Options for Managing and Financing Rural Transport Infrastructure
Christina Malmberg Calvo
Ineffective rural transport services are a major obstacle to economic and social development in Sub Saharan Africa. Alleviating poverty requires improved access to social and economic facilities. And, in turn, improving access hinges on better transport infrastructure, including roads, tracks, footpaths, and footbridges.
Sub-Saharan Africa has about 940,000 kilometers of designated rural roads, whose replacement value is estimated at US$48 billion. In addition, Africa has a vast network of undesignated rural roads, tracks, paths, and footbridges. Along this network is generated a third of the region’s gross domestic product coming from agriculture and 40 percent of its export revenues.
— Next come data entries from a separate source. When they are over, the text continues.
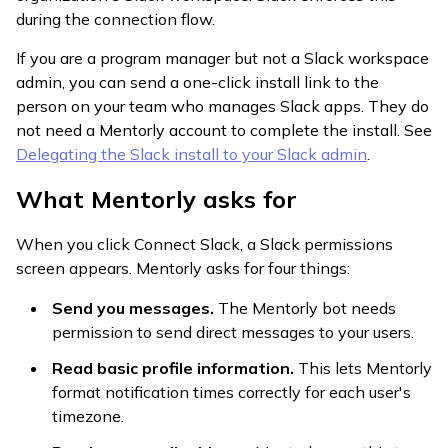
during the connection flow.
If you are a program manager but not a Slack workspace
admin, you can send a one-click install link to the
person on your team who manages Slack apps. They do
not need a Mentorly account to complete the install. See
Delegating the Slack install to your Slack admin
.
What Mentorly asks for
When you click Connect Slack, a Slack permissions
screen appears. Mentorly asks for four things:
Send you messages.
The Mentorly bot needs
permission to send direct messages to your users.
Read basic profile information.
This lets Mentorly
format notification times correctly for each user's
timezone.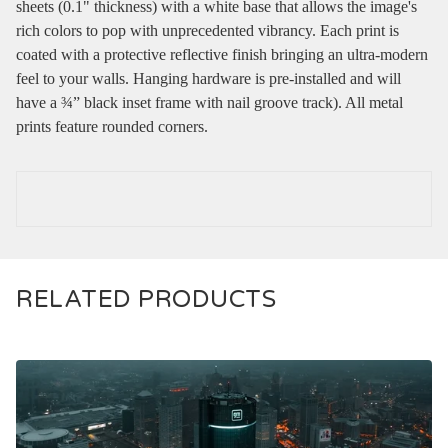
sheets (0.1" thickness) with a white base that allows the image's
rich colors to pop with unprecedented vibrancy. Each print is
coated with a protective reflective finish bringing an ultra-modern
feel to your walls. Hanging hardware is pre-installed and will
have a ¾” black inset frame with nail groove track). All metal
prints feature rounded corners.
RELATED PRODUCTS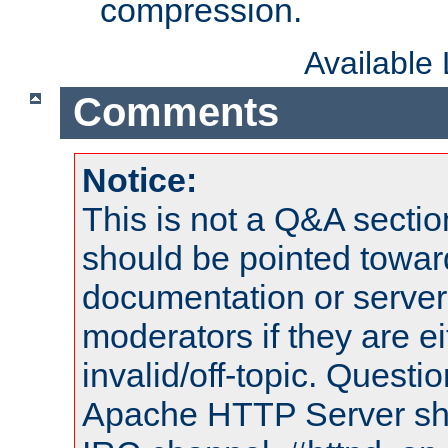
compression.
Available
Comments
Notice:
This is not a Q&A sect
should be pointed towar
documentation or serve
moderators if they are 
invalid/off-topic. Quest
Apache HTTP Server shou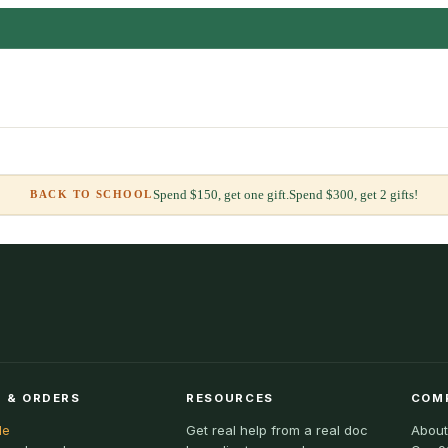
Spend $150, get one gift.
Spend $300, get 2 gifts!
BACK TO SCHOOL
 & ORDERS
RESOURCES
COM
le
Get real help from a real doc
About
Despite the importance of local government roads and community roads and paths, policymakers and transport professionals in governments and donor agencies have paid little attention to the design of institutional arrangements for their management and financing. The lack of a well-defined institutional framework seriously threatens the sustainability of ongoing and future efforts to fight rural poverty and break rural isolation.
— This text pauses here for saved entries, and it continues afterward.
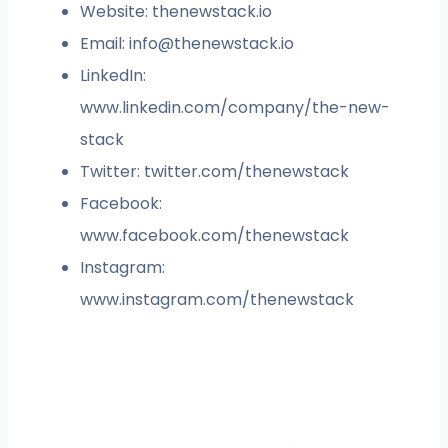
Website: thenewstack.io
Email:
info@thenewstack.io
LinkedIn:
www.linkedin.com/company/the-new-
stack
Twitter: twitter.com/thenewstack
Facebook:
www.facebook.com/thenewstack
Instagram:
www.instagram.com/thenewstack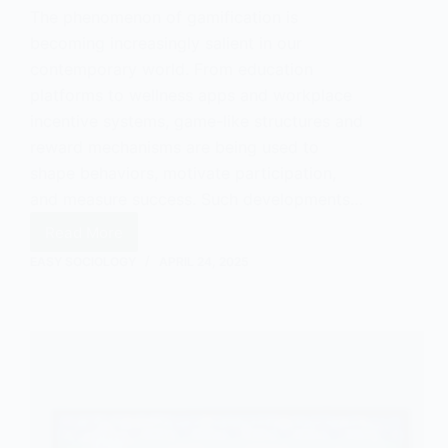
The phenomenon of gamification is
becoming increasingly salient in our
contemporary world. From education
platforms to wellness apps and workplace
incentive systems, game-like structures and
reward mechanisms are being used to
shape behaviors, motivate participation,
and measure success. Such developments…
Read More
The
Gamification
EASY SOCIOLOGY
APRIL 24, 2025
of
Everyday
Life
This paper presents a framework for improving management and financing of local government roads and community roads and paths based on two distinct owner categories and a redefined partnership between the public and private sectors. Local governments or their agents will manage the core rural roads; communities and farmers’ associations will choose which roads and paths they will own; the private sector will sell management services to the local road agencies and carry out physical works. Ownership of roads by small-scale farmers, the largest private sector group in most Sub-Saharan African countries, will increase efficiency and bring more roads under regular maintenance. This framework is based on a public-private partnership in which costs are shared by governments, communities, farmers, and road users.